**Directions**
1 - Answer these questions from the passage on SEC disgorgement:
(a) In plain English, what is disgorgement?
(b) To whom did the SEC ask courts to have the check written?
(c) In what year was Kokesh v. SEC decided, and what did the Court say about SEC disgorgement?
2 - List each thing that the passage on SEC disgorgement says is "almost always" the case.
━━━━━ Given passage ━━━━━
The tide is turning. And it has been turning for a long time.
What Disgorgement Actually Is
Most people do not know what the word disgorgement even means.
In plain English, it is when the SEC asks a court to make a defendant give up money the agency claims was made improperly. The number is almost always big. The press release is almost always loud. And the math is almost always done in the SEC's favor.
For years, the SEC treated disgorgement as a free shot. They would add up every dollar a business made, call it ill-gotten gains, and ask the court to write a check to the United States Treasury. No real victims. No real losses. No real accounting. Just a number designed to look like punishment.
That is not equity. That is a penalty dressed up as equity.
And the courts are finally starting to say so.
The Supreme Court Already Drew the Line
In 2017, the Supreme Court decided Kokesh v. SEC. The Court said clearly that SEC disgorgement is a penalty. That alone should have changed how the agency operated. It did not.
━━━━━ Given information ━━━━━
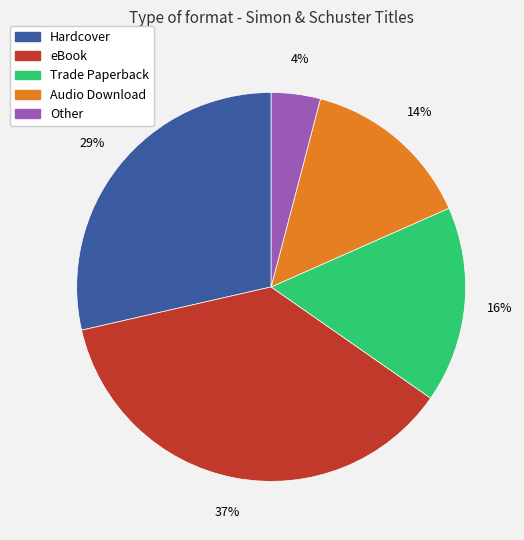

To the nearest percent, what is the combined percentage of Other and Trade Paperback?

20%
━━━━━
━━━━━ Given information ━━━━━
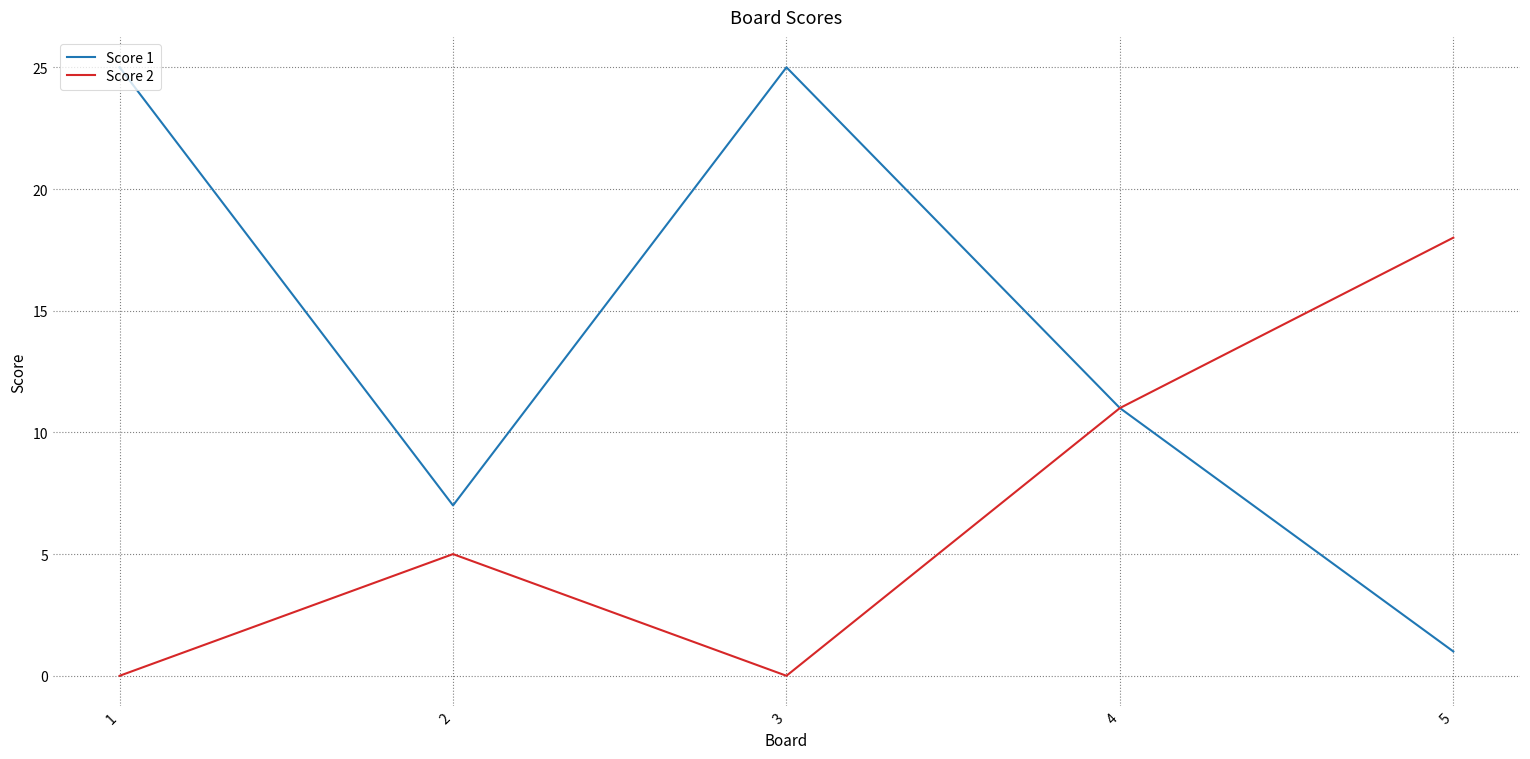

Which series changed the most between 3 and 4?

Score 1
━━━━━
**Answer set**
1 -
(a) Disgorgement is when the SEC asks a court to make a defendant give up money that the agency claims was made improperly.
(b) The SEC asked courts to have the check written to the United States Treasury.
(c) Kokesh v. SEC was decided in 2017, and the Court said clearly that SEC disgorgement is a penalty.

2 -
- The number is big.
- The press release is loud.
- The math is done in the SEC's favor.